The way you speak about and to yourself affect how successful you’ll be in future attempts to change. Hating yourself for your mistakes– whether big or small– pressures you to make drastic, unsustainable changes.
And sure, drastic changes bring quick results. But you’ll still hate yourself whenever you slip up, backslide, or plateau. Wouldn’t you rather do things slow and steady and like yourself all along the way? You should. Because it’s much easier to take good care of things you like as opposed to things you’re ashamed of.
2. Give up (because hell, you’re already screwed).
We give up on our goals when we feel like we’ve made an error that has pushed us a step back. But the people who succeed aren’t those who never slip up; they’re the ones who get up after they’ve fallen.
So even though ma belly is back, I don’t feel discouraged. Bellies come and go, just like successes and failures, so pay closer attention to whether or not you’re enjoying the journey. If you’re enjoying yourself, you won’t give up.
3. Go it alone.
My husband and I have a friend who comes over to work out with us.
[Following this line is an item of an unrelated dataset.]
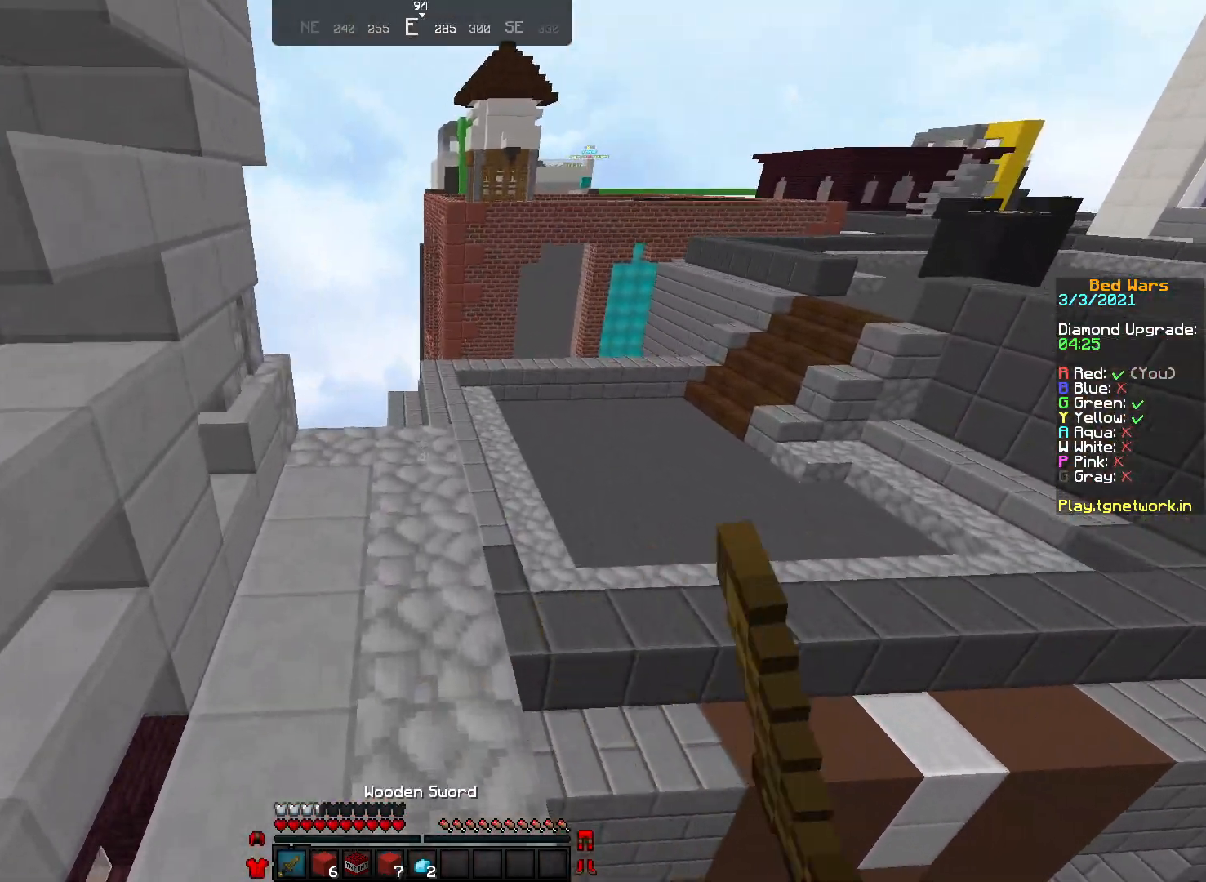
{"keys": ["w"], "mouse": [], "events": [[67, "mouse_left", "down"], [167, "mouse_left", "up"], [217, "mouse_left", "down"], [383, "mouse_left", "up"]]}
Check out my non-bicep next to his:
During our workouts we argue, tell dirty jokes, complain, laugh, and leave sweaty butt marks on the couch that don’t evaporate for 3 hours. But more importantly, we show up. Yes, even if one of us skipped a workout the day before, or had a pizza for breakfast that morning.
Sometimes people are more forgiving, motivating, and positive in a group setting than they are on their own, as individuals. Never underestimate the power of community.
4. Have no sense of humor about your humanness.
This is a tricky one because no one feels they take themselves too seriously, and everyone thinks they have a sense of humor.
It boils down to this: You know you have a sense of humor about your humanness when you can share stories about your mistakes, laugh and learn, then move forward with life. You know you don’t have a sense of humor about your humanness when you try to hide or deny your flaws from both yourself and others.
I write content for this website with this in mind. ABL is where I show you my worst, with a smile and a terrible joke or two. It’s where I process my mistakes and learn from them. If you and I were too busy hiding our flaws from each other, none of my 162 articles or your 13,000+ comments (okay fine, most of those comments are spam) would be here to help us grow.